Published 4:33 pm Wednesday, March 30, 2011

Dr. Jackie R. Booker, Winston-Salem State University associate professor of history, greets Rhemell Jones, OCtech adjunct faculty member, after his Tuesday, March 8 Women’s History Month presentation at the school. (photo submitted)

by Martha Rose Brown
The impact of an elite private school for young African-American women was the focus of a Women’s History Month program at Orangeburg-Calhoun Technical College on March 8.
Dr. Jackie R. Booker, formerly of Tryon, an associate professor of history at Winston-Salem State University, shared information about his ongoing research project titled, “For Colored Girls: A History of Allen High School in Asheville, North Carolina, 1887-1974.”
Booker said a year ago while completing research about Nina Simone, an American singer, songwriter, pianist and civil rights activist born in Tryon, he learned she was a graduate of Allen High School (AHS) and decided to research the history of the school. He said he hopes to eventually publish a book about it.
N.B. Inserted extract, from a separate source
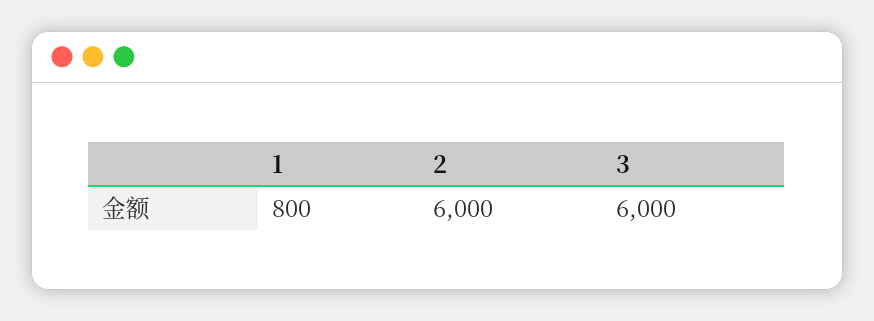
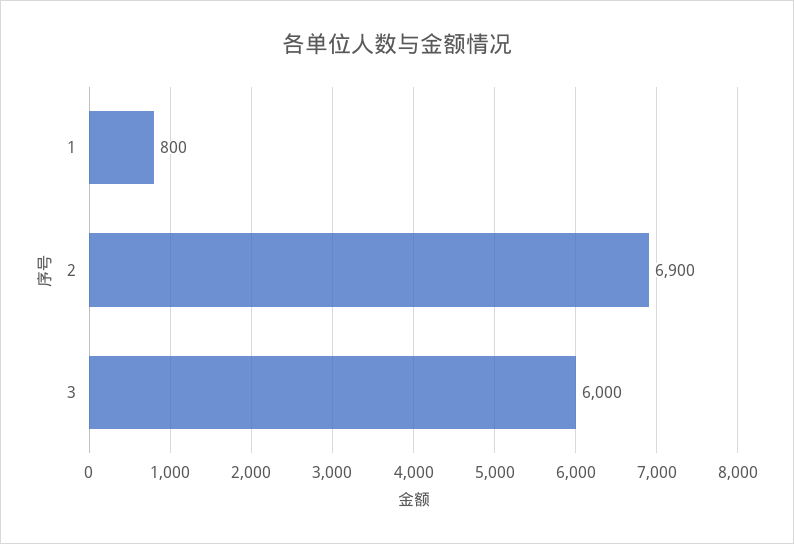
2: 6000 -> 6900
In the school’s early days, the Bible served as its only textbook and just a few of its students had access to individual desk slate-boards, Booker said.
The school got its start on Oct. 31, 1887, thanks to Christian missionaries from the north, specifically Lewis Peace and his wife. Only three students showed up for class the first day, Booker said.
By word of mouth, the school in its first month grew from three to 200 students, most of whom were young girls. At that time, the student population was co-ed, and whites served as teachers and administrators. The school eventually began serving only female students ages 12 to 18.
Booker said it didn’t take long for the founders to realize the need for an on-campus dormitory for the young women. Some of them walked more than two miles to school each day, he said.
Booker said it wasn’t until the 1930s that the school began employing black teachers.
According to Booker, in the 1930s, AHS’s leadership chose a more “liberal arts curriculum,” as supported by African-American educator Dr. W.E.B. DuBois. Dr. Booker T. Washington of Tuskegee University supported “industrial education,” Booker said. The two educators had their share of supporters and critics alike, he said.
Secondary and post-secondary education institutions typically chose one or the other types of curricula. Booker said it was also during that time that Allen High sought accreditation by the state of North Carolina and the Southern Association of Colleges and Schools.
By 1942, “Allen was one of the few black high schools that had both state and SACS accreditation,” he said.
The school closed in 1974 because of funding cuts and the impacts of school integration, Booker said. Simone, perhaps Allen High’s most famous alumna, graduated in 1950 with a 3.99 grade point average.
Most of the school’s graduates completed college and went on to have careers in liberal arts occupations such as teaching, Booker said.
“This is a story that needs to be told,” OCtech Librarian Harris Murray said after Booker’s presentation.